Invoker role - AWS Resilience Hub

Invoker role

The AWS Resilience Hub invoker role is an AWS Identity and Access Management (IAM) role that AWS Resilience Hub assumes to access AWS services and resources. For example, you might create an invoker role that has permission to access your CFN template and the resource it creates. This page provides information on how to create, view, and manage an application invoker role.

When you create an application, you provide an invoker role. AWS Resilience Hub assumes this role to access your resources when you import resources or start an assessment. For AWS Resilience Hub to properly assume your invoker role, the role's trust policy must specify the AWS Resilience Hub service principal (resiliencehub.amazonaws.com) as a trusted service.

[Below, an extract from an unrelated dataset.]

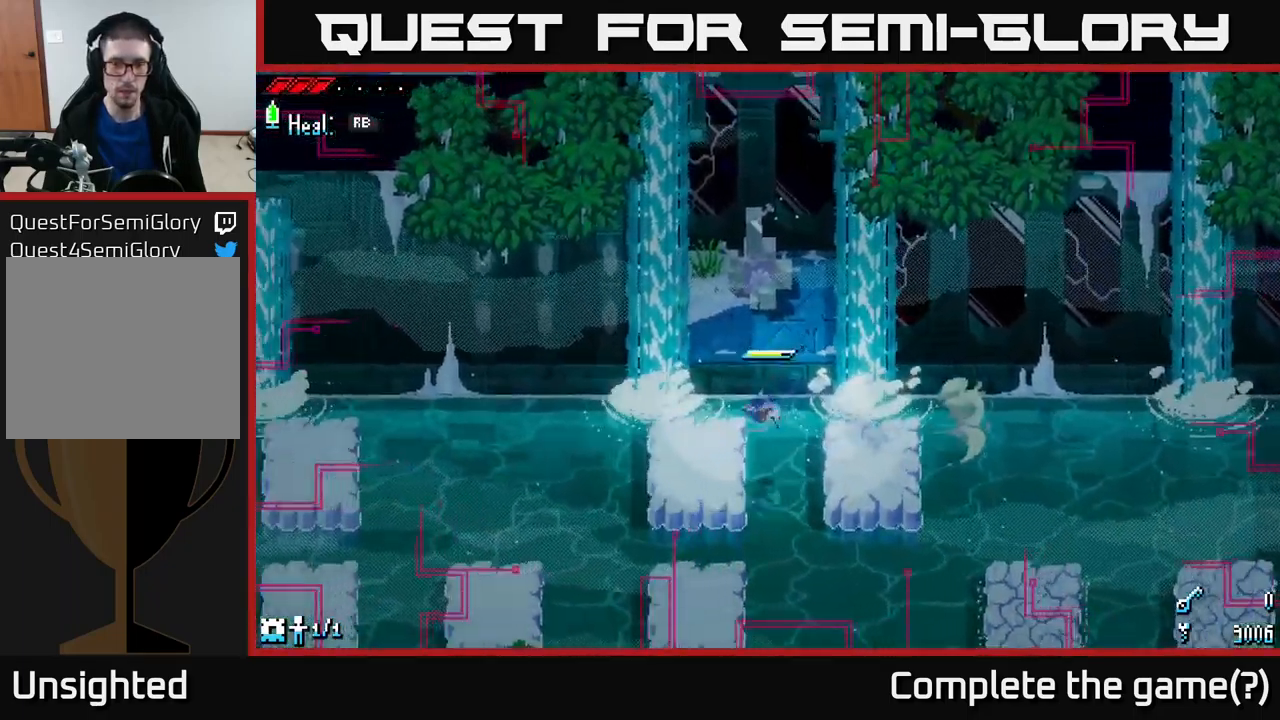
{"buttons": [], "left_stick": "down", "right_stick": "center", "events": [[100, "left_stick", "down-left"], [200, "left_stick", "down"], [284, "A", "down"], [400, "A", "up"]]}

To view the application's invoker role, choose Applications from the navigation pane, and then choose Update permissions from Actions menu in the Application page.

You can add or remove permissions from an application invoker role at any time, or configure your application to use a different role for accessing application resources.

Topics

Creating an invoker role in the IAM console

To enable AWS Resilience Hub to access AWS services and resources, you must create an invoker role in the primary account using the IAM console. For more information about creating roles using IAM console, see Creating a role for an AWS service (console).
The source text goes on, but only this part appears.